* [YOUR GOAL]:
Print exactly the line that contains "Общегосударственные вопросы: 1221000", then every following line through the end of the material; include nothing else and no pictures.

* [PROVIDED INFORMATION]:
##############################

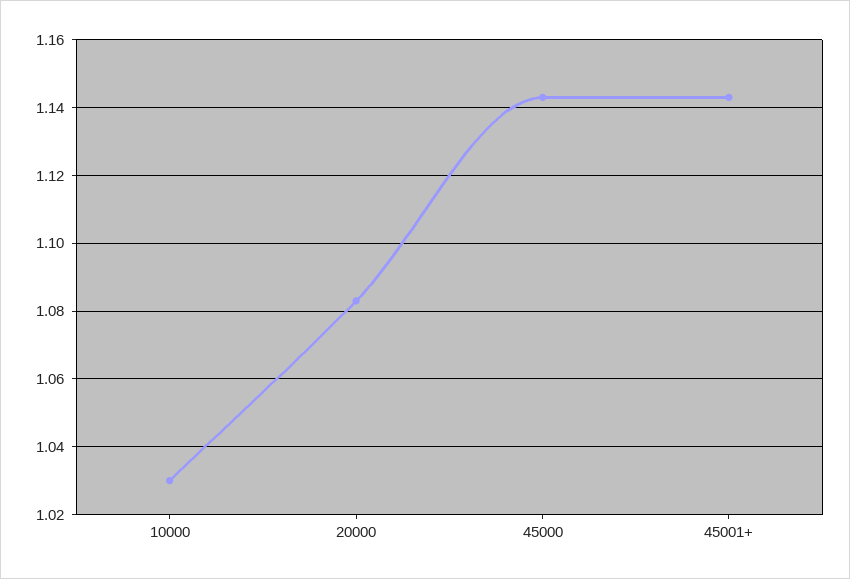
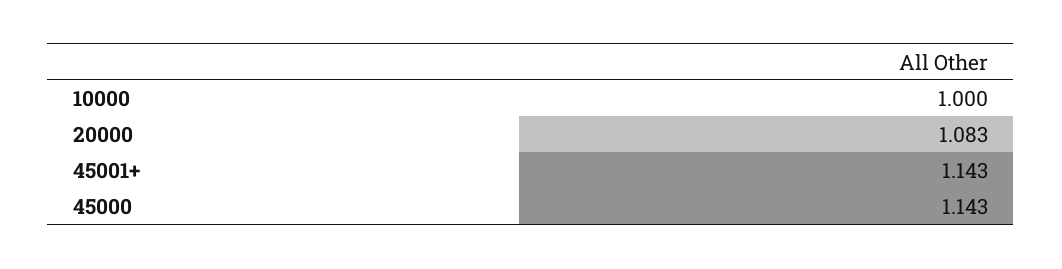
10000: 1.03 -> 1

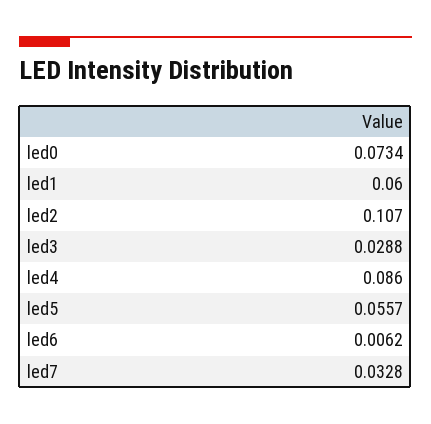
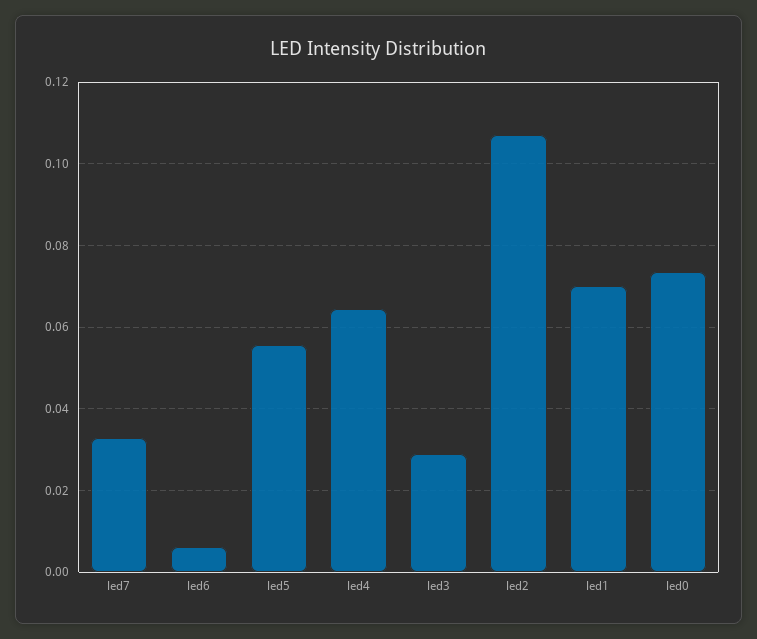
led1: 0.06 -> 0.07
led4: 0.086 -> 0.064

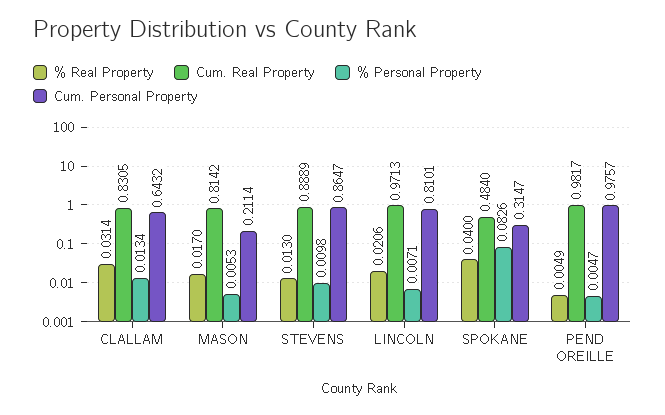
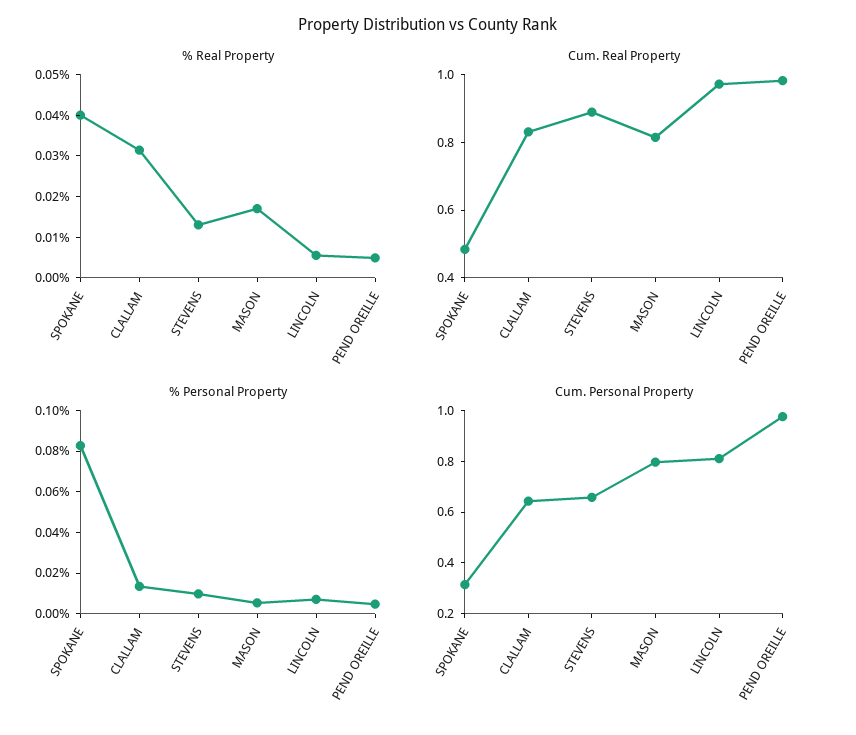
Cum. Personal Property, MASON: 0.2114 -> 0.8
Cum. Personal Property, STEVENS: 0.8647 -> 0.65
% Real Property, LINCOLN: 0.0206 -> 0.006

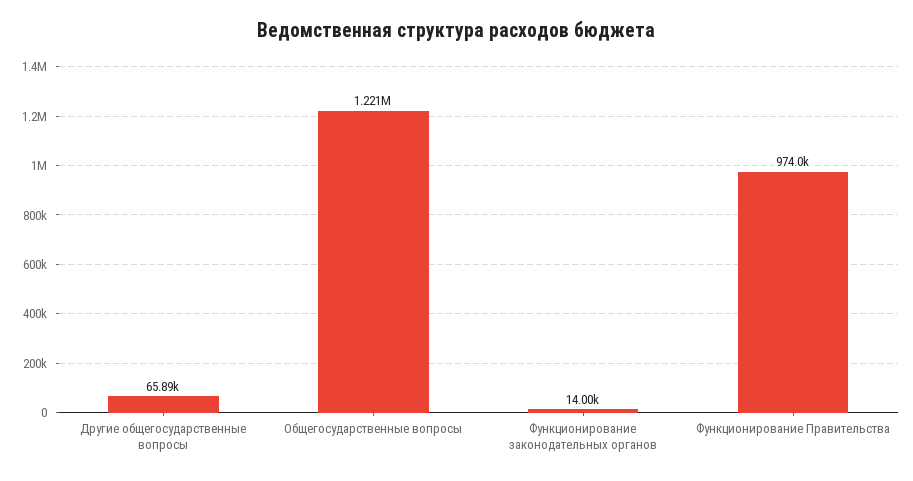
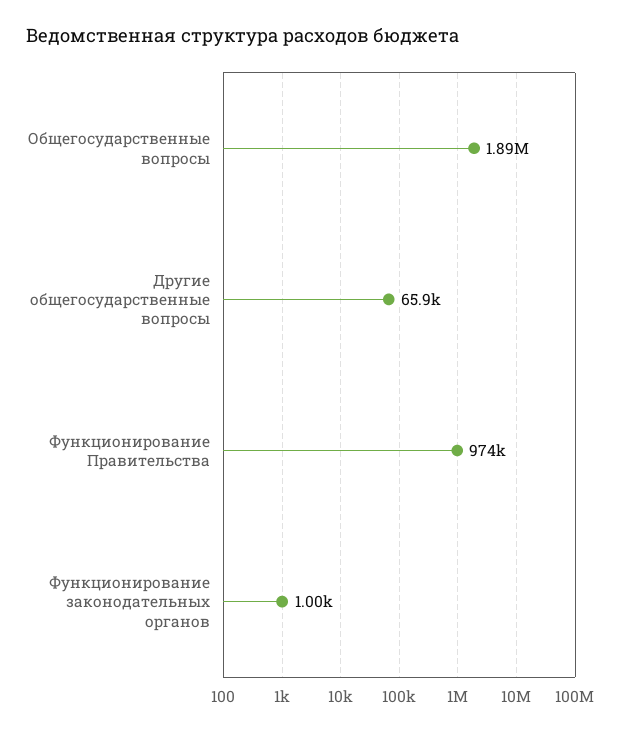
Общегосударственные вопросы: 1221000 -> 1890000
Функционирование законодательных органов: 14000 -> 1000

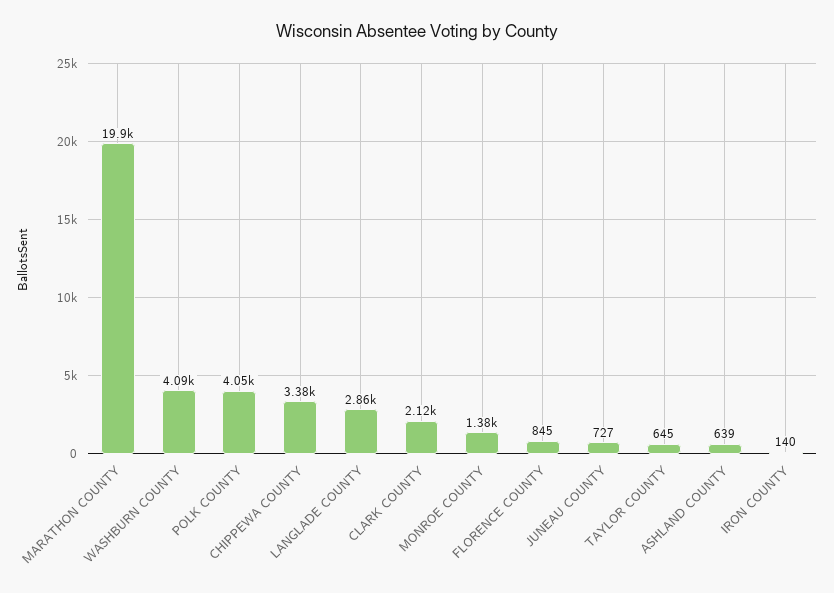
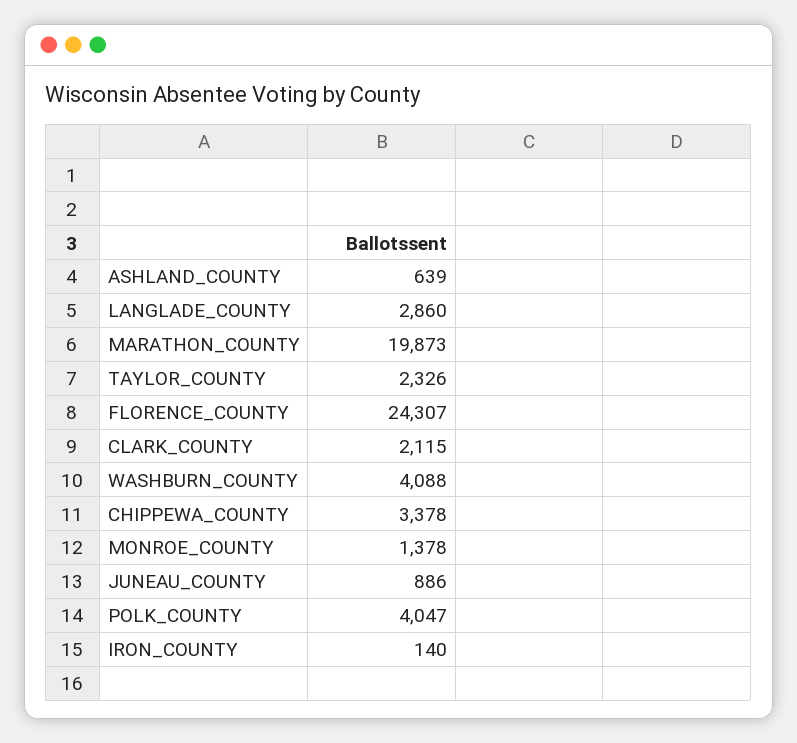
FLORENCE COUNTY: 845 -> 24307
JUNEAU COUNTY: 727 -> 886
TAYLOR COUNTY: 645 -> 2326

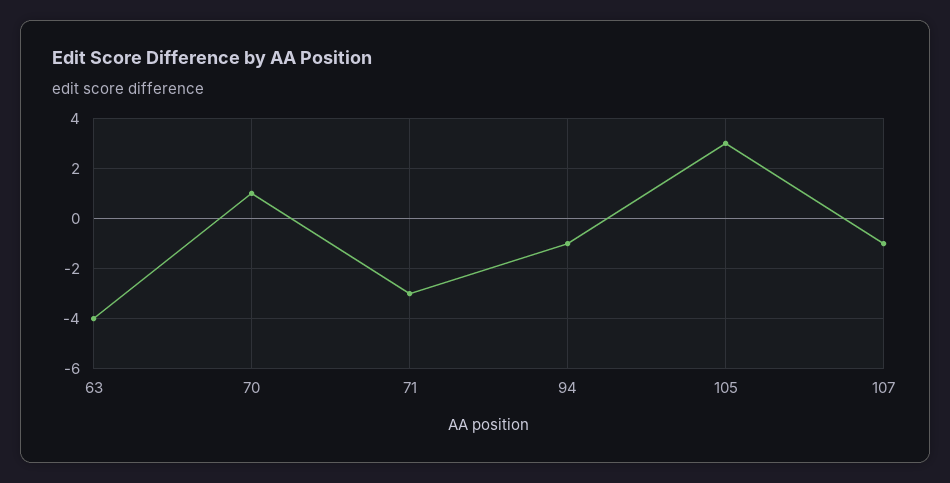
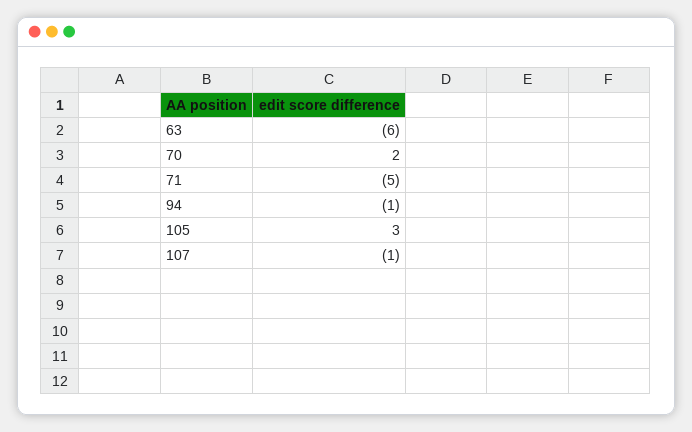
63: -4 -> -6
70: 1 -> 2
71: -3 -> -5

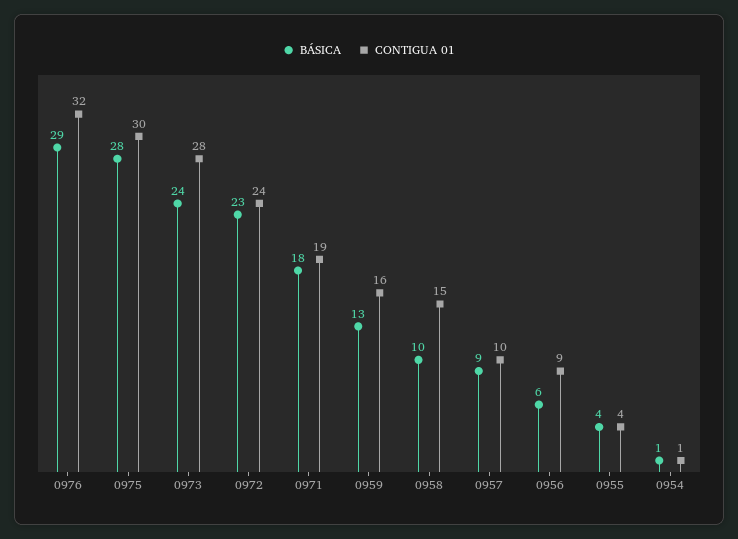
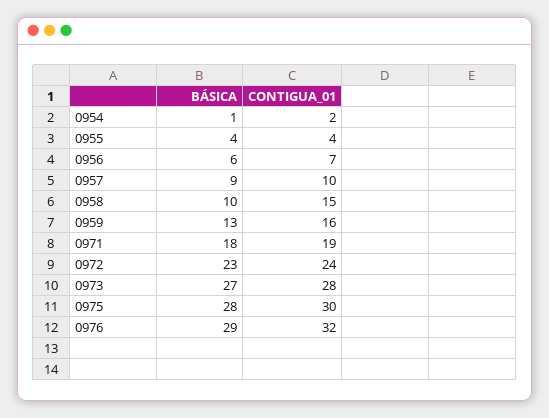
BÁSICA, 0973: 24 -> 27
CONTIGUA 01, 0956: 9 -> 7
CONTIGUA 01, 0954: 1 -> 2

##############################

* [RESPONSE BOX]:
Общегосударственные вопросы: 1221000 -> 1890000
Функционирование законодательных органов: 14000 -> 1000

FLORENCE COUNTY: 845 -> 24307
JUNEAU COUNTY: 727 -> 886
TAYLOR COUNTY: 645 -> 2326

63: -4 -> -6
70: 1 -> 2
71: -3 -> -5

BÁSICA, 0973: 24 -> 27
CONTIGUA 01, 0956: 9 -> 7
CONTIGUA 01, 0954: 1 -> 2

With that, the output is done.